Amelia era una de esas mujeres que hacían volver la mirada. Desde el primer día que la vio le recordó el rostro y la apostura de aquellas putas venecianas del siglo diecisiete. El pelo rizado, pero no a la manera de las mujeres africanas. Su color más tendente al rojo que al castaño, recogido como en una especie de extraña cola de caballo, grande, ahuecada, permitiendo resaltar el óvalo perfecto de su cara, hermosa hasta la exasperación. Atractiva como hacía años… más por el deseo que casi exigía, que por la frialdad de la belleza que promulgaba casi como un evangelio, o tal vez por ambas cosas. Un deseo atroz, como sólo ciertas mujeres son capaces de despertar en un hombre, le desazonaba el alma cada vez que se transfiguraba ante él. La piel clara, pecosa, donde unos ojos azules, casi grises, brillaban como las estrellas refulgentes del ocaso, atractivos y atrayentes, arrogantes y displicentes; y una boca, promesa de placeres únicamente percibidos o conocidos, pero nunca probados.
El juego de las miradas es destructor para el débil, porque impone el desasosiego interior a la razón como un hierro candente que expandiese el dolor por doquier. La imposición de su presencia, como un dardo clavado, le llevaba a la sumisión, al deseo incontrolado, a la melancolía sin límites, lo que le hundía en su interior haciéndole perder el sentido de la distancia, el sentido de la realidad, de la racionalidad, que le hacía no sentir, no saber.
En invierno, de noche, una cena en grupo. Esquinas opuestas. La visión de su cuerpo arropado como por un murmullo, por un vestido de gasa, negro. Los hombros descubiertos, el nacimiento del busto descubierto. La turgencia apenas entrevista de sus pechos, promesa de una perfección cruel. De nuevo el deseo insatisfecho. Las formas de un cuerpo perfecto apenas envuelto por un tejido que lo moldea, que lo descubre más que cubre. El pelo, ahora suelto, libre pero discreta y aparentemente recogido. La discreción de una pintura no necesaria que realza e insinúa, que dibuja los rasgos de una cara soberbia, de ojos amenazadores por el poder que se sabe imponen, de unos labios sugerentes, presagio de una boca infinita, de una lengua cálida y suave.
Descolocados en la diagonal del espacio, del tiempo y del pensamiento.
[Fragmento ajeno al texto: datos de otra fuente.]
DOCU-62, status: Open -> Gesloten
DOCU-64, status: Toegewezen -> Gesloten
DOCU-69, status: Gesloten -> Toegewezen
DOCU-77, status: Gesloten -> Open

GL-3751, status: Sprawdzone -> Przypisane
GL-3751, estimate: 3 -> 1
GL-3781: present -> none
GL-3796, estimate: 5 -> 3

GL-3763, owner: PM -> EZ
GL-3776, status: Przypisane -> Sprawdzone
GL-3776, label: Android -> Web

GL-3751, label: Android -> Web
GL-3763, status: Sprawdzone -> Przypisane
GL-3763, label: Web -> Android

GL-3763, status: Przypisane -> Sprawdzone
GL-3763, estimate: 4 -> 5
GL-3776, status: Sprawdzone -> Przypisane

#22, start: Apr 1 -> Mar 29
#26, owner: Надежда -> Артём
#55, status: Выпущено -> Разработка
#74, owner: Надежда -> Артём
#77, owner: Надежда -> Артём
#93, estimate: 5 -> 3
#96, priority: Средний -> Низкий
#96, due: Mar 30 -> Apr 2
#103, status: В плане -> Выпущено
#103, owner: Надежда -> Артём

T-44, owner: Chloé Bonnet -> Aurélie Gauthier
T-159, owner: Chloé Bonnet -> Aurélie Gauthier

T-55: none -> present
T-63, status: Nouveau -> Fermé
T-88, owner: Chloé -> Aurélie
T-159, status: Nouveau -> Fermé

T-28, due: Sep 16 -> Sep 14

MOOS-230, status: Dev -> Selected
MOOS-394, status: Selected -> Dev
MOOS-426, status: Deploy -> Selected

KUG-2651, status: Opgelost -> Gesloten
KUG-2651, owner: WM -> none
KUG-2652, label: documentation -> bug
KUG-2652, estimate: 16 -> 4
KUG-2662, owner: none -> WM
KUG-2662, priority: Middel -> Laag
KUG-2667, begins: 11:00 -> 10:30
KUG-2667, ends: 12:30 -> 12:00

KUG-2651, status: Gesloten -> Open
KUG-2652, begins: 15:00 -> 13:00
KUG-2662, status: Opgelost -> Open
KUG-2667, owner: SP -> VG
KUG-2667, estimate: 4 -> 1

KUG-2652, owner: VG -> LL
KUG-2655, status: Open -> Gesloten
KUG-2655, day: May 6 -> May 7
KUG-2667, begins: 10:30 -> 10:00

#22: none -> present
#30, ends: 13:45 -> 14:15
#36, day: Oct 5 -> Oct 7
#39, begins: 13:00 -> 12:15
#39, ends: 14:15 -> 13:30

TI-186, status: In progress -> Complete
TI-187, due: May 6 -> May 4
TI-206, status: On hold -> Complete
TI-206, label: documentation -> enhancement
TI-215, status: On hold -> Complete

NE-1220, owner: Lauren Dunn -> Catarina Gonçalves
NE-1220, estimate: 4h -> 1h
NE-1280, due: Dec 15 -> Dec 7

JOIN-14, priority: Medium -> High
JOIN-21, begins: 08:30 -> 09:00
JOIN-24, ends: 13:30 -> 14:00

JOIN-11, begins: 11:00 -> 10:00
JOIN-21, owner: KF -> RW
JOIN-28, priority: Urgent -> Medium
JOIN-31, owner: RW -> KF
¿Llevas tabaco? Es BN. Le hizo un gesto como de asco, pero mostrando con una media sonrisa, o intentándolo, que lo importante no era el tabaco si no la necesidad. Le lanzó un cigarrillo. Él lo golpeó repetidamente contra el mantel de color burdeos que cubría la mesa y le quitó la boquilla. Le pidió fuego a la mujer que se sentaba a su lado, con la que había mantenido un leve pero continuado juego de seducción durante toda la cena. Con ligereza, envolvió la llama ofrecida ahuecando las dos manos en torno a ella, rozando apenas las de su portadora e introduciendo el cigarrillo, suavemente, en aquel óvalo entreabierto, mientras elevaba la mirada hacia arriba, a los ojos de ella, que sonreía con deleite, oferente. Aspiró con fruición el humo y desvió la mirada hacia Amelia. Alzó sus ojos encendidos hacia ella, con timidez y con una cándida y temerosa esperanza, encontrándose con los suyos posados en él, en su acción, en los de él, en él. Sonrió. Él sonrió y fue correspondido. Un ligero escalofrío le recorrió el cuerpo, y el rubor, potenciado por el vino, le cubrió el rostro.